Il y a là, malgré la volonté de l’auteur d’expliquer aux décideurs et aux militaires, chimères de l’islamisation et prises d’otages19, une réduction de l’Afrique musulmane à un univers dont il possèderait les clés. Or, comme le disait Maxime Rodinson, immense découvreur du continent islamique : « La vie du monde qui professe la religion musulmane ne peut pas s’expliquer entièrement, loin de là, par la doctrine musulmane. Je me refuse à considérer l’Islam comme une totalité conceptuelle, un système d’idées, de pratiques, qui serait le noyau de tous les comportements, publics et privés. C’est pour cela que j’aime mieux parler des musulmans que de l’Islam, quoique j’accorde également un grand intérêt, sur un autre plan, à la doctrine, à la foi et aux rituels qui leur sont liés. » Cette prudence s’impose plus particulièrement au Sahel où l’Islam précède le soufisme, où les guerres et leurs chefs s’opposent aux colonnes infernales de l’armée coloniale, où les effets dominos de la violence politique, militaire et sociale en Algérie et en Libye sont sous-estimés par l’Islam d’Afrique. Pérouse de Montclos veut discerner également un volontarisme d’expansionnisme religieux à travers les alliances matrimoniales de chefs religieux ou militaires, quitte à perpétuer le mythe tribal. Or souvent il s’agit davantage d’affinités électives pour homogénéiser des communautés fondamentalement plurielles. Ne serait-ce, comme l’écrivait Meillassoux, qu’en raison des « structures alimentaires de la parenté »20. De même, le phénomène de banalisation de marqueurs autrefois exclusivement wahhabites comme le port de la barbe, le voile noir et la robe, ou encore la stigmatisation des pratiques maraboutiques montrent davantage la permanence de la peur de la sorcellerie que le succès d’un intégrisme musulman.  

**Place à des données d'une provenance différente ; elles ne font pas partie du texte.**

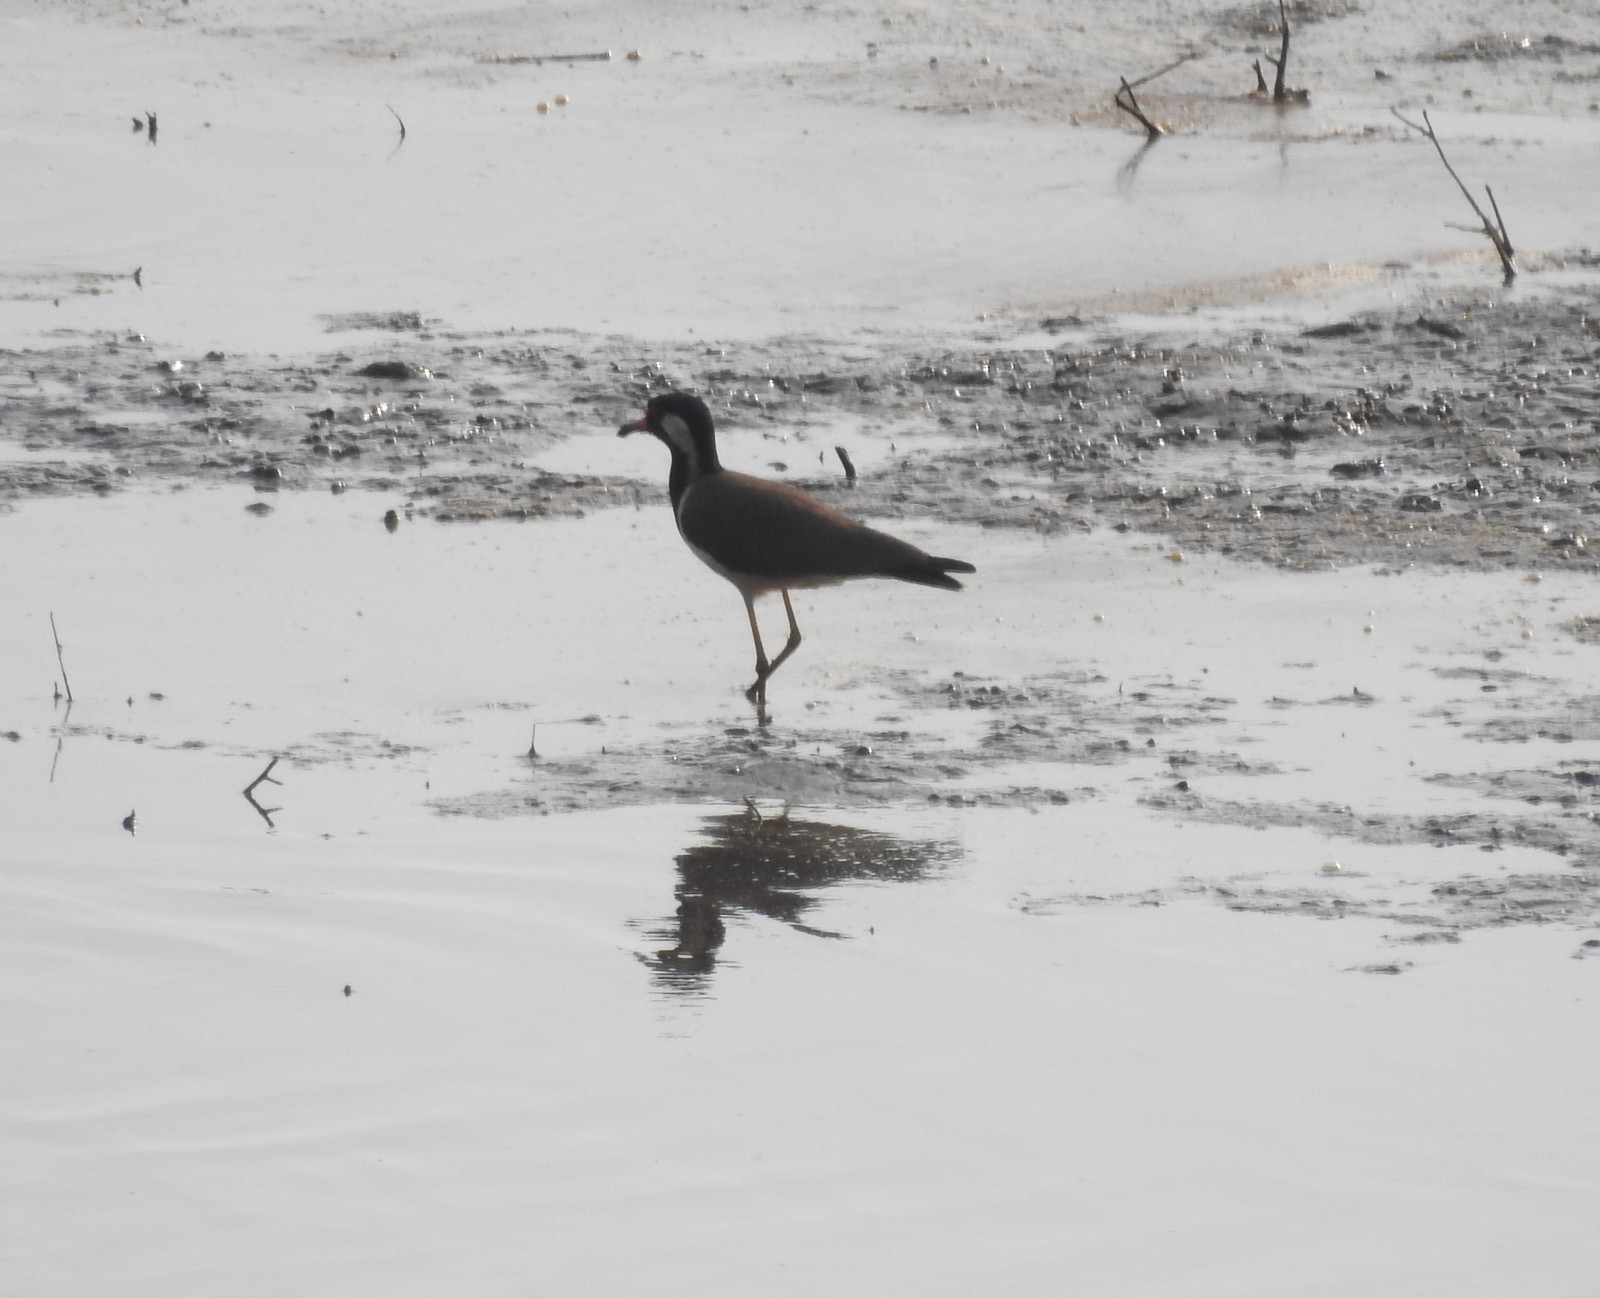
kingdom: Animalia
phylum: Chordata
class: Aves
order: Charadriiformes
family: Charadriidae
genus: Vanellus
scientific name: Vanellus indicus
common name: Red-wattled lapwing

Les doctrines musulmanes ne sont plus conformes en tous points et de loin à l’Islam de départ et les réinterpréter par rapport à un mythe des origines ne parvient pas à élucider les enjeux actuels de juntes militaires débarrassées du complexe de l’aide publique internationale.  Cette « relique barbare » de l’aide qui est en train de mourir et qu’Olivier de Sardan s’acharne à maintenir,  tout en critiquant son manque d’expertise contextuelle pragmatique21. Il rejoint Pérouse de Montclos dans le souci de conseiller le Prince qui mériterait d’être éclairé22. Ce dernier a d’ailleurs été le rédacteur en chef d’Afrique contemporaine, la revue de l’AFD dont le directeur général va fêter dans quelques semaines le 100ème anniversaire. Pour ces deux Sahéliens du moment Barkhane, c’est la bataille du développement qui pourrait être encore gagnée avec le recours de leur empirisme critique. Mais plutôt que dans un exercice futuriste guerrier23 de style IFRI ou d’un revival néo-rural comme Serge Michailof24, ils semblent dans la nostalgie des bureaux arabes25 que Vincent-Mansour Monteil, l’indépassable auteur de l’Islam noir, avait pourtant déjà délaissé. N’est-il pas temps de remettre en cause également la doctrine des trois D (développement, défense, diplomatie) de l’AFD alors que les plus lucides des analystes de l’Islam politique le pensent comme « une mobilisation d’un lexique endogène au sein du discours politique »26.

Sources
  1. Jean-Pierre Olivier de Sardan, « De Barkhane au développement : la revanche des contextes », Centre Norbert Elias – CNE, Campus EHESS Marseille
  2. Marc-Antoine Pérouse de Montclos, L’Islam d’Afrique, Au-delà du djihad, Vendémiaire, avec le soutien du CNL, collection Chroniques, ISBN : 978-2-36358-366-6, 524 pages + cahier central avec cartes en couleur, 2021
  3. https://blogs.worldbank.org/team/michael-woolcock/rss.xml 
  4. Social Science for Counterterrorism, Putting the Pieces Together,  https://www.rand.org/content/dam/rand/pubs/monographs/2009/RAND_MG849.pdf 
  5. Jean-Pierre Olivier de Sardan. « Possession, affliction et folie : les ruses de la thérapisation ». In : L’Homme, 1994, tome 34 n°131, pp. 7-27
  6. Julien Bonhomme, « L’art de la dérobade  », Cahiers d’études africaines, 228 | 2017, 951-972.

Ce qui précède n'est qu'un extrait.